Beyond the upcoming academic year, administrators who spoke to The Indy were cautiously optimistic, saying in part that pent-up demand — both domestically and abroad — could spell increased enrollment even beyond pre-pandemic numbers. 

“Really [enrollment is] flat, not because of what we're offering, and not because of our student supports, it is flat because of how difficult it is for them to get back here,” Bryant said. “So I just think as those external factors go away, we're going to hit the ground running.”

Research, interrupted  

As administrators expect delays in the return of international students to campuses, many research faculty and graduate students who rely on international travel for studies, access to archives or collaborative research started well before the pandemic have been left “at a standstill.”

Ian Hartshorn, an assistant professor of political science at UNR, said that social science programs alone have a bevy of international ties, be they research collaborations, overseas colleagues or even field research.

“So it's a lot,” Hartshorn said. “And that varies, of course, by field across the university … but it's something that I think all of us have had to adapt to during the pandemic year. And it's something that looks like it's going to continue because, of course, the impacts of the pandemic are not equally distributed across the world. We're looking at dealing with ramifications of this, in terms of restrictions to travel, possibly for at least another year.”
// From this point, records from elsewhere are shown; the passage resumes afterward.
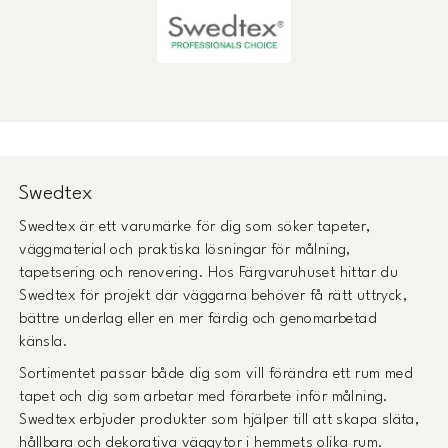
Swedtex
Swedtex är ett varumärke för dig som söker tapeter,
väggmaterial och praktiska lösningar för målning,
tapetsering och renovering. Hos Färgvaruhuset hittar du
Swedtex för projekt där väggarna behöver få rätt uttryck,
bättre underlag eller en mer färdig och genomarbetad
känsla.
Sortimentet passar både dig som vill förändra ett rum med
tapet och dig som arbetar med förarbete inför målning.
Swedtex erbjuder produkter som hjälper till att skapa släta,
hållbara och dekorativa väggytor i hemmets olika rum.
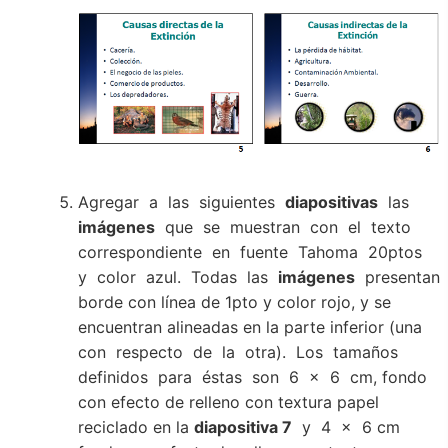
Agregar a las siguientes
diapositivas
las
imágenes
que se muestran con el texto
correspondiente en fuente Tahoma 20ptos
y color azul. Todas las
imágenes
presentan
borde con línea de 1pto y color rojo, y se
encuentran alineadas en la parte inferior (una
con respecto de la otra). Los tamaños
definidos para éstas son 6 x 6 cm, fondo
con efecto de relleno con textura papel
reciclado en la
diapositiva 7
y 4 x 6 cm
As COVID-19 has ravaged the world, killing millions globally and uprooting every major economy, there are few historical analogues for the scale of devastation — even in a sector like academia, which exists as just a small part of the totality of pandemic disruptions. 

Hartshorn — who specializes in political studies of the Middle East — is no stranger to sudden and wide-reaching travel limitations. But even then, his only comparisons are to wars or revolutions, which still only create regional disruptions, not global. 

“Certainly in my time, as a researcher, there’s never been anything that affected this much of the global academic community at one time,” he said. “I don’t think there’s been anything in living memory that comes close to this.”  

Added to these research timeline hiccups are the same visa processing issues plaguing undergraduate admissions. Also the incoming director of the political science department’s graduate program, Hartshorn said that he is still waiting to find out whether students that have already been admitted into the program will be able to arrive in-person in the fall. 

“That [wait] has downstream effects for what classes we offer, research — just trying to figure out exactly who’s going to be able to be here, come the fall,” Hartshorn said. 

Ultimately, he said, the end result is a year or more of lost time eating away at the “ticking clock” of graduate and faculty research projects that often are tied to tight timelines required for grant funding. 

“This really does have a kind of multi-year knock on effect in terms of people planning their research trajectory,” Hartshorn said. “In the social sciences, it's not uncommon for our research trajectories to be two and three years. So one year lost, one summer lost to research for interviews or archival work, travel — things like that — could mean that there's two or three years to adjust what you expected to be doing.”